As the above title mentions, i'm trying to create a dictionary, similar to
article name:link
I use BS4 to dive into the html and obtain the stuff I need (as it's a different class every time i'm using a range to get the first 5 and looping through)
data = requests.get("https://www.marketingdive.com")
soup = BS(data.content, 'html5lib')
top_story = []
for i in range(6):
items = soup.find("a", {"class": f"analytics t-dash-top-{i}"})
#print(items.get('href'))
top_story.append(items)
print(top_story)
The end result is the following:
[None, <a href="/news/youtube-shorts-revenue-sharing-creator-economy-TikTok/632272/">
YouTube brings revenue sharing to Shorts as battle for creator talent intensifies
</a>, <a href="/news/Walmart-TikTok-Snapchat-Gen-Z-retail-commerce-ads/632191/">
Walmart weds data to popular apps like TikTok in latest ad play
</a>, <a href="/news/retail-media-global-ad-spend-groupm/632269/">
Retail media makes up 11% of global ad spend, GroupM says
</a>, <a href="/news/mike-hard-lemonade-gen-z-pto/632267/">
Mike’s Hard Lemonade pays consumers to take PTO
</a>, <a href="/news/samsung-nbcuniversal-tonight-show-metaverse-fortnite/632194/">
Samsung, NBCUniversal bring Rockefeller Center to the metaverse
</a>]
I have tried splitting the strings and trying to obtain only the href (as per the docs) from the information and using other solutions on here but am at a loss and the only thing I can think of is that I have missed a step somewhere.
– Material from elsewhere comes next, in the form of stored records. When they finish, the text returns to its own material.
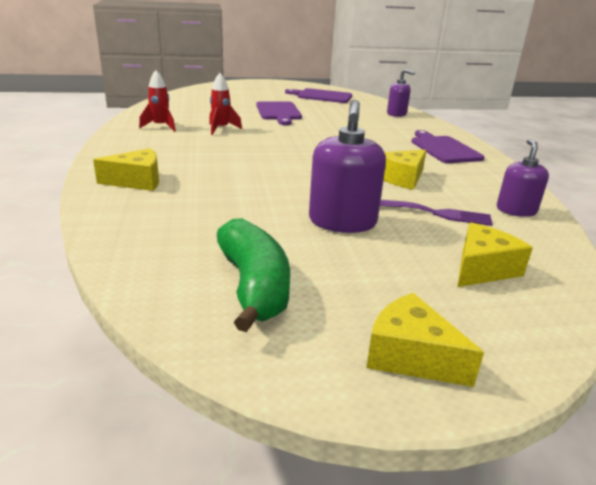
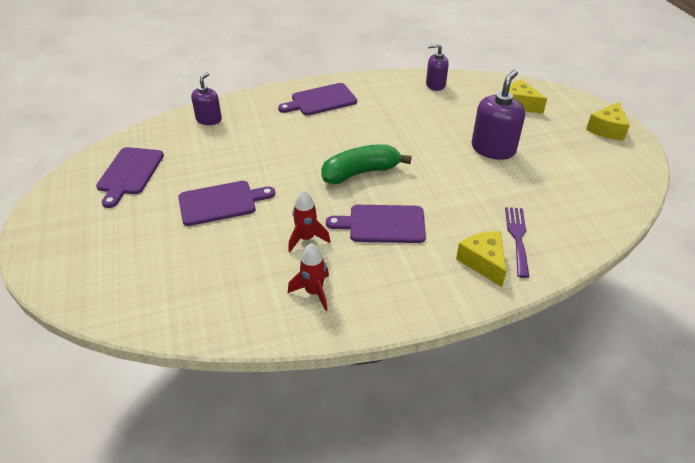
camera: 95 degrees left, 15 degrees up
(222, 152) = (382, 224): none -> purple cutting board
(254, 286) = (590, 176): green banana -> green banana (360, 172)
(342, 222) = (493, 149): purple soap dispenser -> purple soap dispenser turned 60 degrees counterclockwise
(402, 178) = (402, 123): yellow cheese -> none
(436, 213) = (457, 113): purple fork -> purple fork (517, 237)

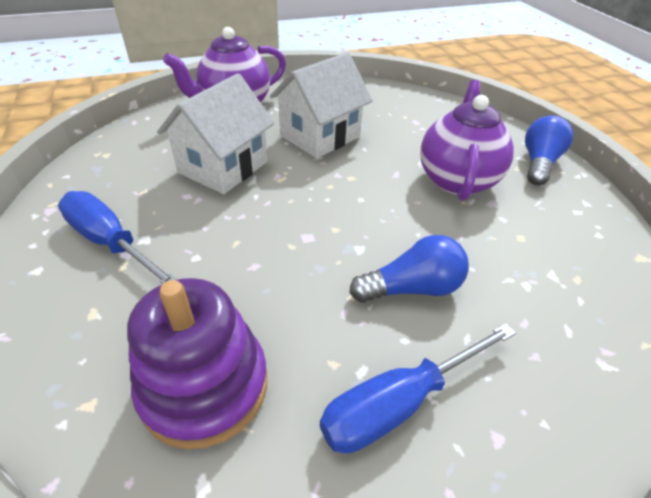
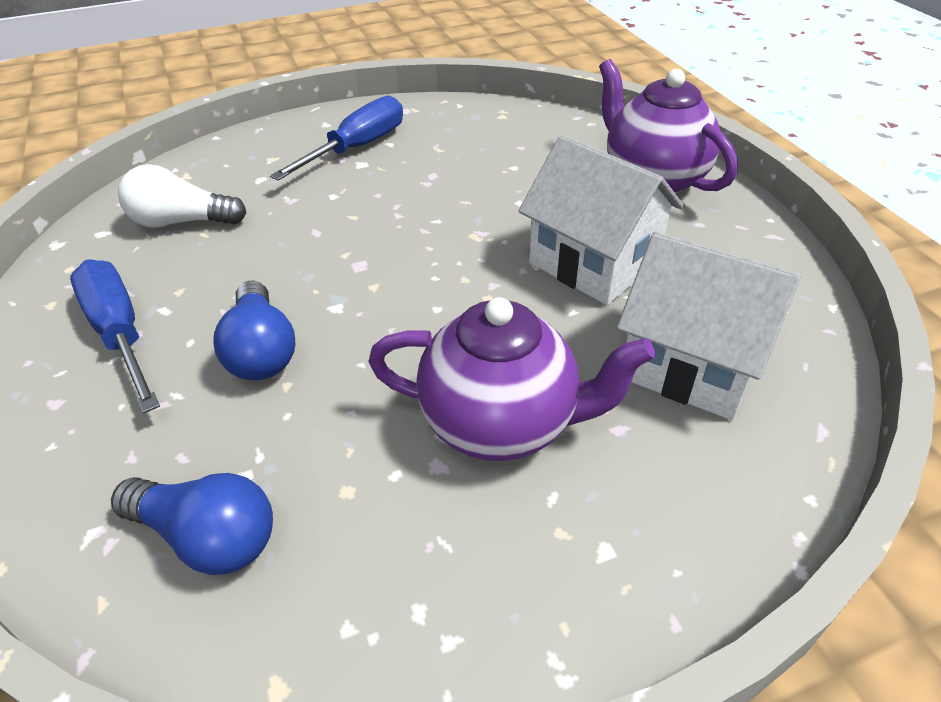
camera: 90 degrees right, 0 degrees up
(204, 385) = (182, 222): purple stacking toy -> white light bulb
(223, 167) = (491, 190): white house -> white house (690, 365)
(538, 163) = (589, 581): blue light bulb -> blue light bulb (208, 537)

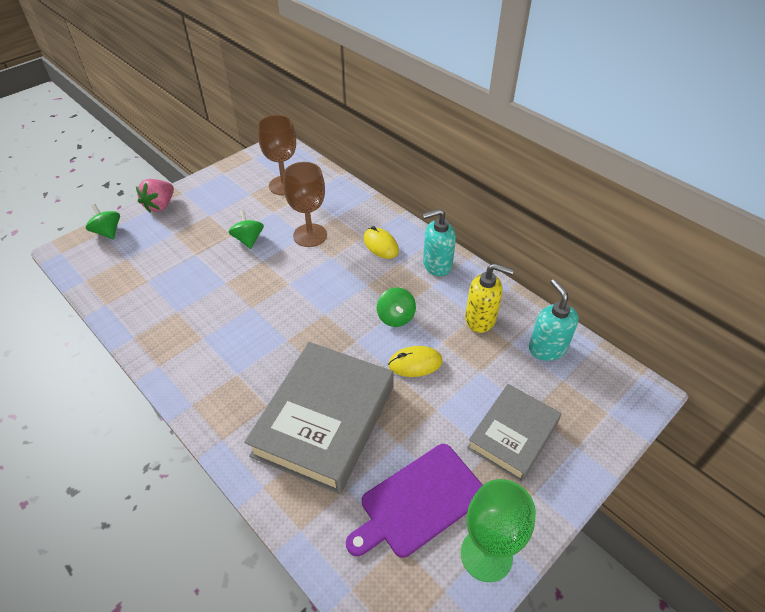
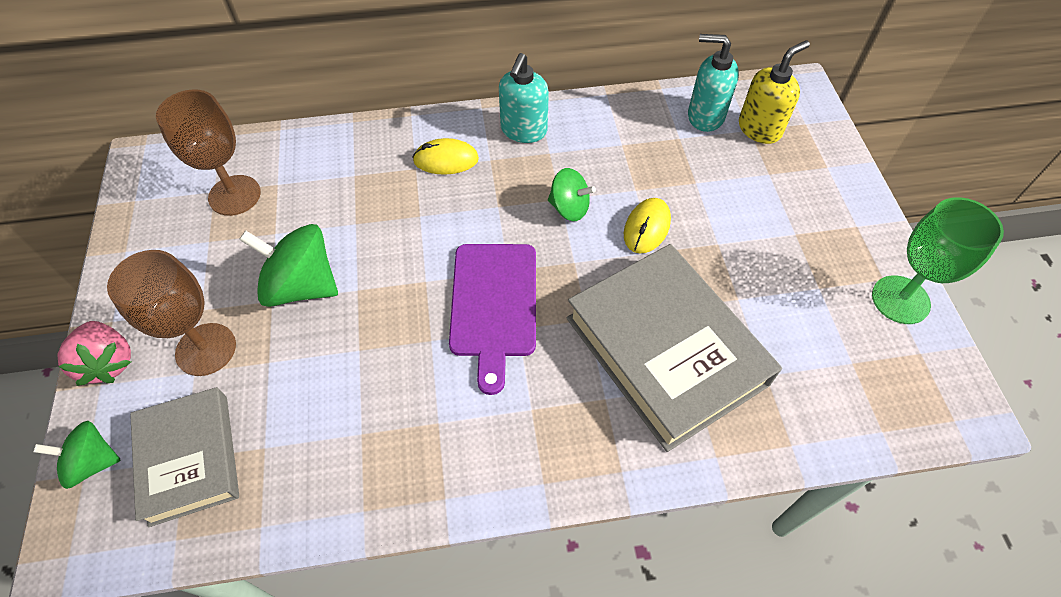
camera: 55 degrees left, 10 degrees up
(248, 239) = (301, 286): green spinning top -> green spinning top, size x1.64
(310, 235) = (361, 217): brown goblet -> brown goblet (206, 349)
(419, 501) = (816, 320): purple cutting board -> purple cutting board (494, 305)
(480, 319) = (630, 141): yellow soap dispenser -> yellow soap dispenser (759, 129)
(512, 435) = (787, 203): grey book -> grey book (189, 459)

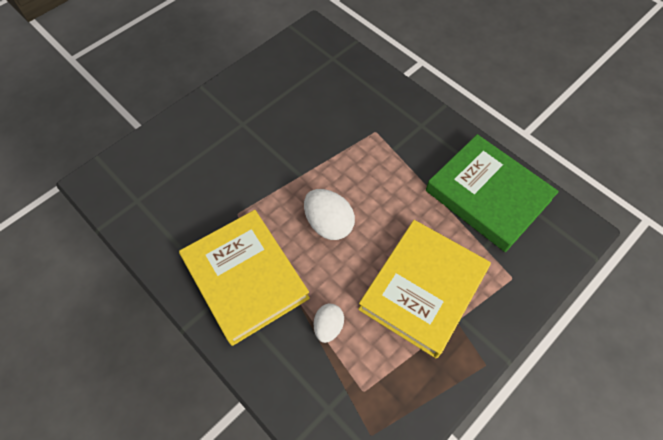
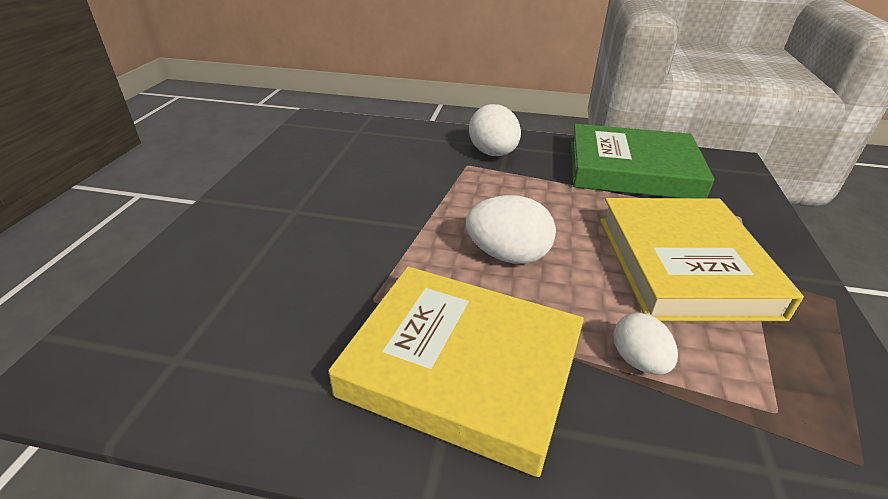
camera: 35 degrees left, 25 degrees down
(403, 128) = (493, 153): none -> white egg

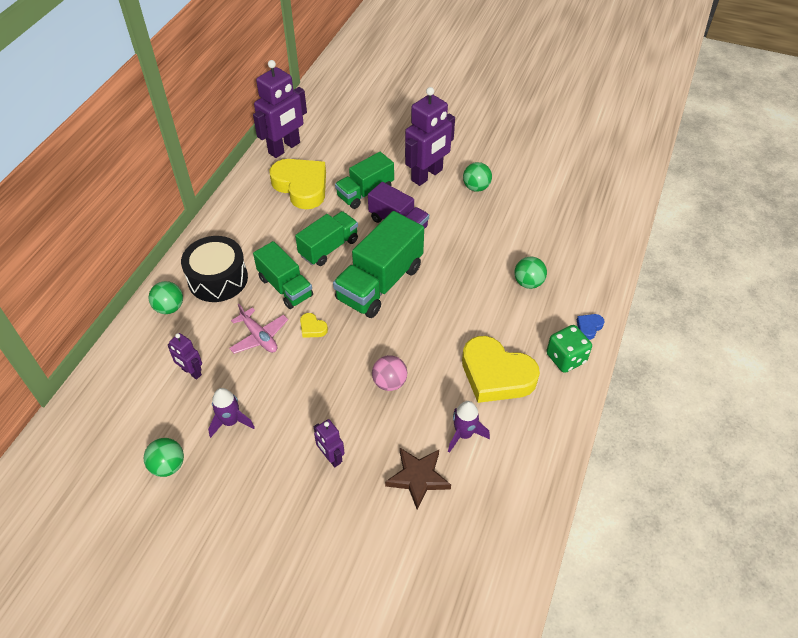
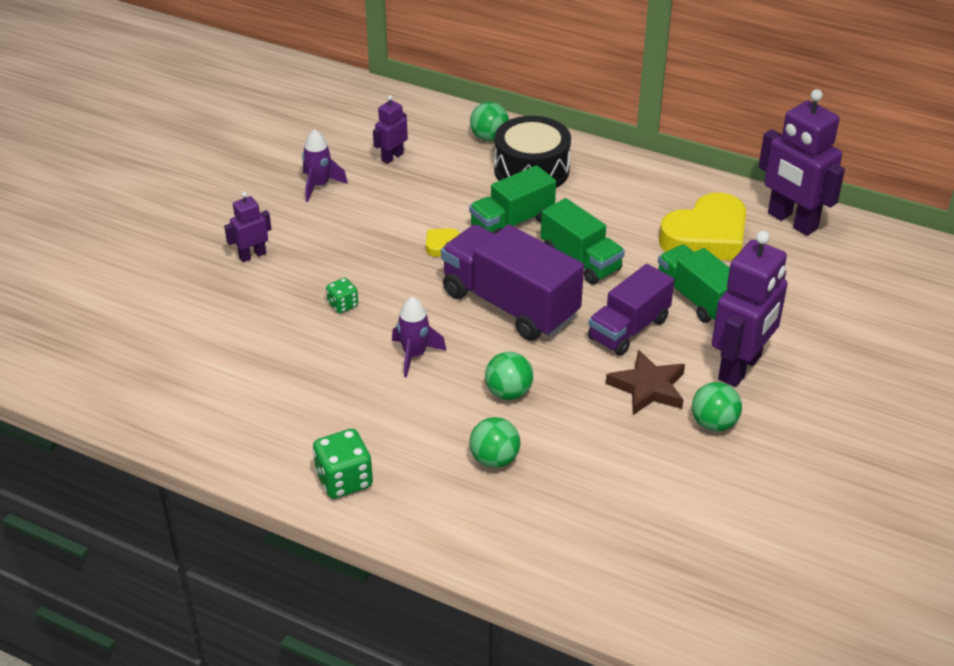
camera: 95 degrees right, 10 degrees down
(168, 466) = (277, 148): green ball -> green ball (508, 393)
(259, 337) = (434, 203): pink plane -> none
(380, 283) = (510, 305): green truck -> purple truck
(389, 382) = (343, 305): pink ball -> green dice
(418, 478) = (204, 320): brown star -> brown star (648, 388)
(427, 175) = (740, 368): purple robot -> purple robot turned 105 degrees counterclockwise
(464, 434) = (250, 363): purple rocket -> purple rocket (414, 355)
(496, 375) = (332, 403): yellow heart -> none
(589, 327) = (396, 517): blue heart -> none

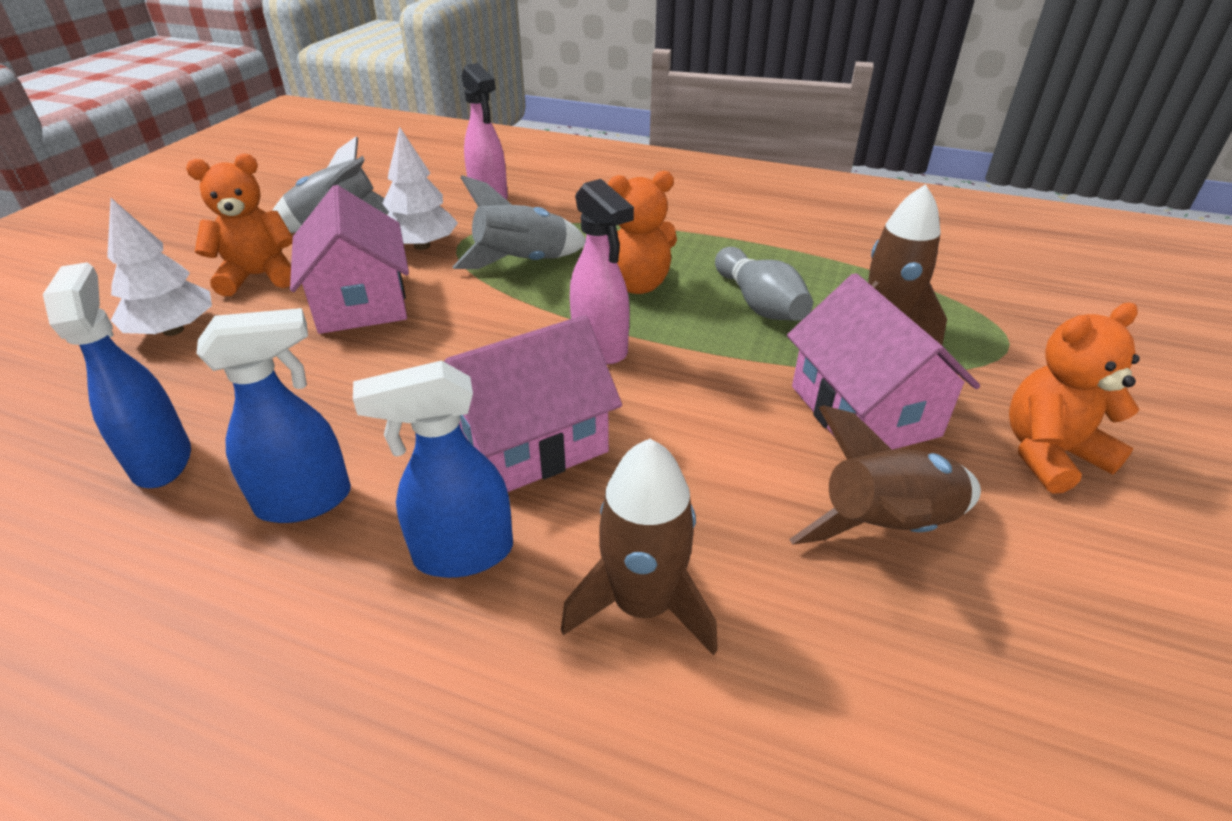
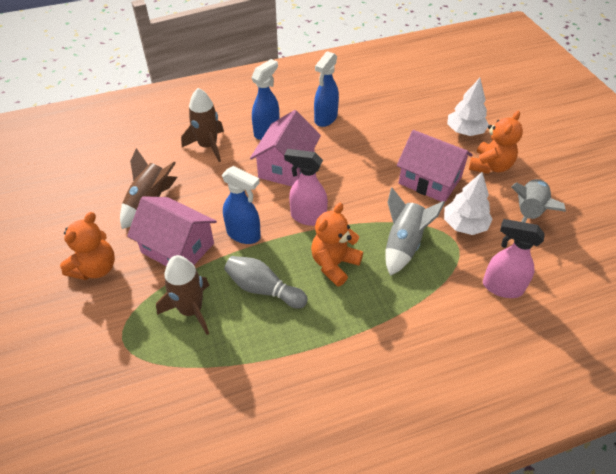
camera: 140 degrees right, 10 degrees up
(162, 460) = (380, 105): blue spray bottle -> blue spray bottle (244, 234)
Any answers and comments as to where I can fix this would be appreciated.
CodePudding user response:
from bs4 import BeautifulSoup
import requests
from pprint import pp
from urllib.parse import urljoin
def main(url):
r = requests.get(url)
soup = BeautifulSoup(r.content, 'lxml')
goal = {x.get_text(strip=True): urljoin(url, x['href'])
for x in soup.select('a[class^="analytics t-dash-top"]')}
pp(goal)
main('https://www.marketingdive.com/')